[Stored entries]
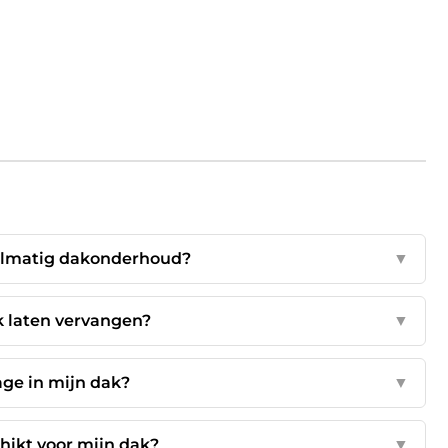
gelmatig dakonderhoud?
▼
 laten vervangen?
▼
age in mijn dak?
▼
hikt voor mijn dak?
▼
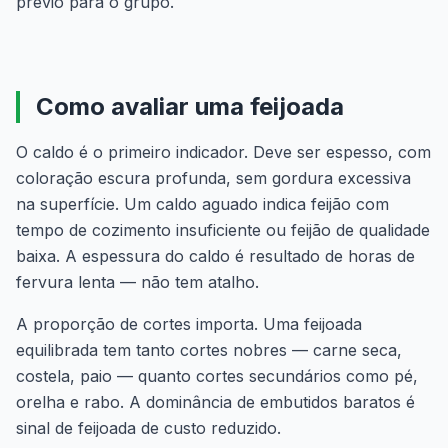
prévio para o grupo.
Como avaliar uma feijoada
O caldo é o primeiro indicador. Deve ser espesso, com
coloração escura profunda, sem gordura excessiva
na superfície. Um caldo aguado indica feijão com
tempo de cozimento insuficiente ou feijão de qualidade
baixa. A espessura do caldo é resultado de horas de
fervura lenta — não tem atalho.
A proporção de cortes importa. Uma feijoada
equilibrada tem tanto cortes nobres — carne seca,
costela, paio — quanto cortes secundários como pé,
orelha e rabo. A dominância de embutidos baratos é
sinal de feijoada de custo reduzido.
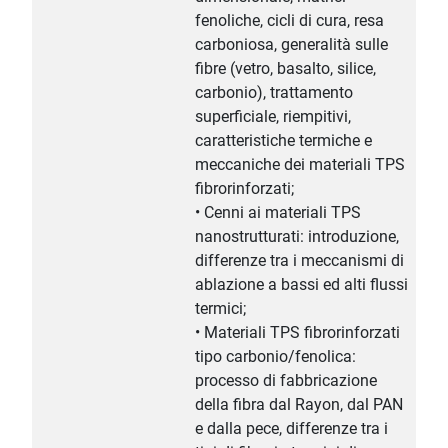
fenoliche, cicli di cura, resa
carboniosa, generalità sulle
fibre (vetro, basalto, silice,
carbonio), trattamento
superficiale, riempitivi,
caratteristiche termiche e
meccaniche dei materiali TPS
fibrorinforzati;
• Cenni ai materiali TPS
nanostrutturati: introduzione,
differenze tra i meccanismi di
ablazione a bassi ed alti flussi
termici;
• Materiali TPS fibrorinforzati
tipo carbonio/fenolica:
processo di fabbricazione
della fibra dal Rayon, dal PAN
e dalla pece, differenze tra i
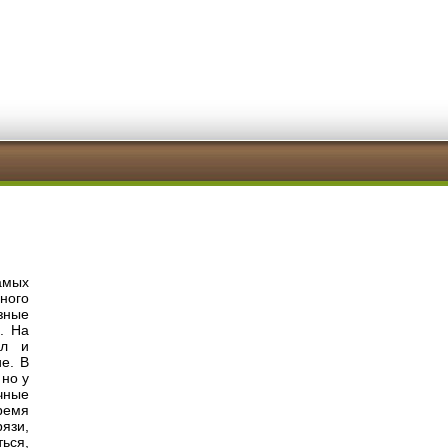
амых
ного
зные
. На
ал и
е. В
 но у
чные
ремя
язи,
ься,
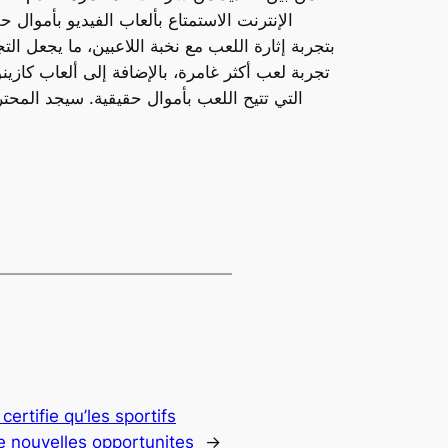
الإنترنت الاستمتاع بألعاب الفيديو بأموال 
بتجربة إثارة اللعب مع نخبة اللاعبين، ما يجعل ال
تجربة لعب أكثر غامرة، بالإضافة إلى ألعاب كازي
التي تتيح اللعب بأموال حقيقية. سيجد المحتر
ertifie qu’les sportifs
 nouvelles opportunites
→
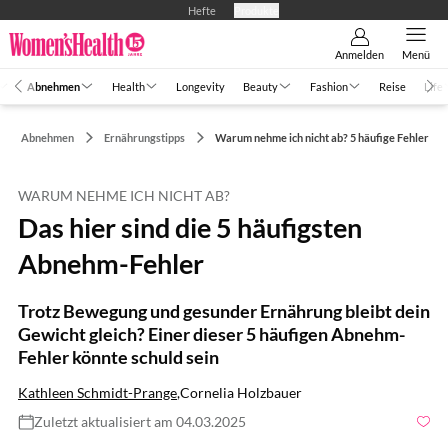
Hefte
Produkte
Anmelden
Menü
Abnehmen
Health
Longevity
Beauty
Fashion
Reise
Life
Abnehmen
Ernährungstipps
Warum nehme ich nicht ab? 5 häufige Fehler
WARUM NEHME ICH NICHT AB?
Das hier sind die 5 häufigsten
Abnehm-Fehler
Trotz Bewegung und gesunder Ernährung bleibt dein
Gewicht gleich? Einer dieser 5 häufigen Abnehm-
Fehler könnte schuld sein
Kathleen Schmidt-Prange
,
Cornelia Holzbauer
Zuletzt aktualisiert am 04.03.2025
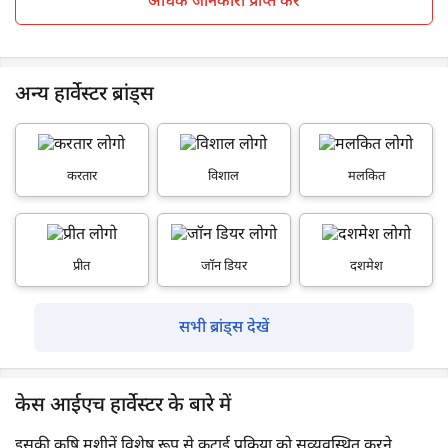
अधिक जानकारी प्राप्त करें
अन्य हार्वेस्टर ब्रांड्स
करतार
विशाल
मलकित
प्रीत
जॉन डियर
दशमेश
सभी ब्रांड्स देखें
केस आईएच हार्वेस्टर के बारे में
इसकी कृषि मशीनें विशेष रूप से कटाई प्रक्रिया को सुव्यवस्थित करने,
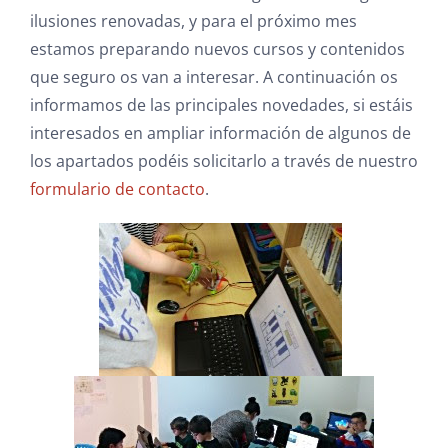
ilusiones renovadas, y para el próximo mes
estamos preparando nuevos cursos y contenidos
que seguro os van a interesar. A continuación os
informamos de las principales novedades, si estáis
interesados en ampliar información de algunos de
los apartados podéis solicitarlo a través de nuestro
formulario de contacto
.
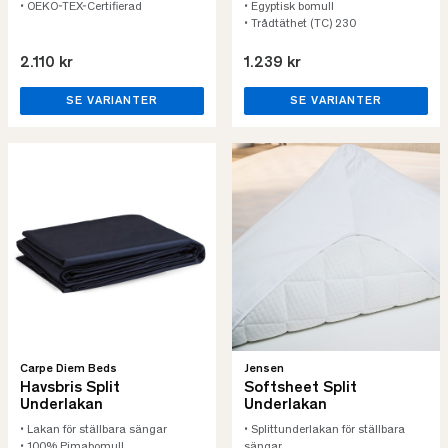
• OEKO-TEX-Certifierad
• Egyptisk bomull
• Trådtäthet (TC) 230
2.110 kr
1.239 kr
SE VARIANTER
SE VARIANTER
Carpe Diem Beds
Jensen
Havsbris Split
Softsheet Split
Underlakan
Underlakan
• Lakan för ställbara sängar
• Splittunderlakan för ställbara
• 100% Pimabomull
sängar.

— AIM OF THE EXERCISE —
List each line in the entries above that contains the string "Fehler".

— YOUR RESPONSE —
Warum nehme ich nicht ab? 5 häufige Fehler
Abnehm-Fehler
Fehler könnte schuld sein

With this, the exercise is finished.